* **TASK TO CARRY OUT**
Print word for word the stretch of the partition-wall thread that starts at the words "1607.5 Partition loads." and ends after "psf (0.74 kN/m2).".

# Support a partition wall.



## ICE (Mar 10, 2012)

Where in the code, either 2009 IBC or IRC is there a requirement for the support of a non-bearing partition wall?      Non-bearing being defined as a wall that supports less than 100 lbs. per lineal foot.


----------



## mark handler (Mar 10, 2012)

1607.5 Partition loads. In office buildings and in other buildings where partition locations are subject to change, provisions for partition weight shall be made, whether or not partitions are shown on the construction documents, unless the specified live load exceeds 80 psf (3.83 kN/m2). The partition load shall not be less than a uniformly distributed live load of 15 psf (0.74 kN/m2).

1607.13 Interior walls and partitions. Interior walls and partitions that exceed 6 feet (1829 mm) in height, including their finish materials, shall have adequate strength to resist the loads to which they are subjected but not less than a horizontal load of 5 psf (0.240 kN/m2).

SECTION 2308 CONVENTIONAL LIGHT-FRAME CONSTRUCTION

2308.1 General. ....Interior nonload-bearing partitions, ceilings and curtain walls of conventional light-frame construction are not subject to the limitations of this section....

2308.9.2.3 Nonbearing walls and partitions. In nonbearing walls and partitions, studs shall be spaced not

more than 28 inches (711 mm) o.c. and are permitted to be set with the long dimension parallel to the wall. Interior nonbearing partitions shall be capped with no less than a single top plate installed to provide overlapping at corners and at intersections with other walls and partitions.

The plate shall be continuously tied at joints by solid blocking at least 16 inches (406 mm) in length and

equal in size to the plate or by liz-inch by 11/ 2-inch (12.7 mm by 38 mm) metal ties with spliced sections fastened with two 16d nails on each side of the joint.


----------



## ICE (Mar 10, 2012)

Thanks Mark,

What I am looking for is justification for requiring two floor joists under a partition wall so that there is something to nail the bottom plate to other than just the sheathing.  You may wonder, Why two?  That's so they will hit something with the nails.   And there is also a bit of concern for the weight considering that a wall with 99 lbs. per foot is plenty heavy with little support.


----------



## mark handler (Mar 10, 2012)

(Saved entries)
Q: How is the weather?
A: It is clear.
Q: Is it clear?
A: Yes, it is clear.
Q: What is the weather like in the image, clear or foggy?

* **SOLUTION TO THIS PROBLEM**
1607.5 Partition loads. In office buildings and in other buildings where partition locations are subject to change, provisions for partition weight shall be made, whether or not partitions are shown on the construction documents, unless the specified live load exceeds 80 psf (3.83 kN/m2). The partition load shall not be less than a uniformly distributed live load of 15 psf (0.74 kN/m2).